Camorra bosses asked for murder of politician who 'cheated' them, DDA says

The four men who shot Tommasino have already been convicted

 ROME — Fifteen years after Campania councilman Gino Tommasino was shot dead in his car, the Naples anti-Mafia directorate (DDA) has charged two members of the Camorra top brass with ordering his murder. 

 New testimony from Camorra turncoats led the DDA to bosses Sergio Mosca and Vincenzo D’Alessandro, both of whom have already been convicted of leadership activity in the Camorra's D’Alessandro clan.  

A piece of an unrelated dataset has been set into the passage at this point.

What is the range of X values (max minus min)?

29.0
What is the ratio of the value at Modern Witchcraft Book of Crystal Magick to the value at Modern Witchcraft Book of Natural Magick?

 Among the turncoats were two of the four men currently serving prison time for firing the 13 gunshots which killed Tommasino on Feb. 3, 2009, as he drove with his son, then 15, through Castellamare di Stabia, a commune 30 kilometres from central Naples. 

 Tommasino was serving as a a PD councilor in Castellamare di Stabia at the time of his death. He “had become politically important thanks to the support of the D’Alessandro clan,” judicial sources say that Salvatore Belviso, one of the killer-turned-collaborators, told them. 

But Tommasino “had not fulfilled his commitments to the clan,” Belviso said. So, he said, an assassination order “came from Sergio Mosca directly to me.”

 Catello Romano, another Cammorra turncoat, told investigators that Tommasino’s name was on a list of “priority” assassination targets for the D’Alessandro clan between late 2008 and 2009. The men on the list, judicial sources say Romano told them, had “cheated” the D’Alessandro. “For reasons of revenge, they did not deserve to live.”